The giving of three years’ time to a hopelessly insolvent man was itself a badge of fraud. But more than this, if Prank Sappington bought this land that day and the consideration is a part of the note, why is Barney Sappington still securing Prank for $3,000, and why is Barney taking the money that he owed the county and his sureties, and paying.interest on Prank’s half of $3,000? Why swell the amount of his indebtedness ?
*487But this contract stands upon this paper writing alone. An instrument executed voluntarily by an insolvent debtor and placed upon the records of the county to mislead, hinder and delay his creditors. It requires too much credulity to believe, that Prank Sappington, living in the same county seat, having an office in the same courthouse, bearing the relation of brother to Barnabas Sappington, did not know the purpose of this secret trust. According to his own testimony he heard rumors, and then deliberately closed his ears.

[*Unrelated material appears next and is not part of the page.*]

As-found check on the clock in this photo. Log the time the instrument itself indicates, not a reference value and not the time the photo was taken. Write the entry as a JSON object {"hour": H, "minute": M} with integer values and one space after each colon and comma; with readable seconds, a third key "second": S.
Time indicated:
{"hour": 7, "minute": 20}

Prank knew this land was held in secret trust; he knew of Barney’s embarrassment; the law stamped Barney’s transactions .in this land in his financial condition fraudulent as to his creditors, and Prank had such notice in equity and good conscience that he and his heirs cannot be permitted to hold this land exempt from the claim of his creditors and especially of the sureties who have been compelled to make good the very money that went into this land.
As much as we are disposed to defer to the judgment of the trial court in equity cases, we are not able to affirm the judgment in this cause. The facts are so clear that we must draw our own conclusions, and we feel compelled under the evidence in this cause to decide that the contract made and entered into by E. D. Montague, December 10, 1873, and subsequently ripening into the deed of March 6, 1879, from Montague to Prank Sappington was made with the intent to hinder and delay the creditors of Barnabas .Sappington ; that the sheriff’s deed to Frederick Fulkerson conveyed the equitable interest of Barney Sappington, to whose use Montague held said land, and that respondents as the heirs of Prank Sappington hold this land in trust for the appellants; and, so holding, a decree will be entered divesting the title of respondents and vesting it in appellants.
All the judges of this division concur.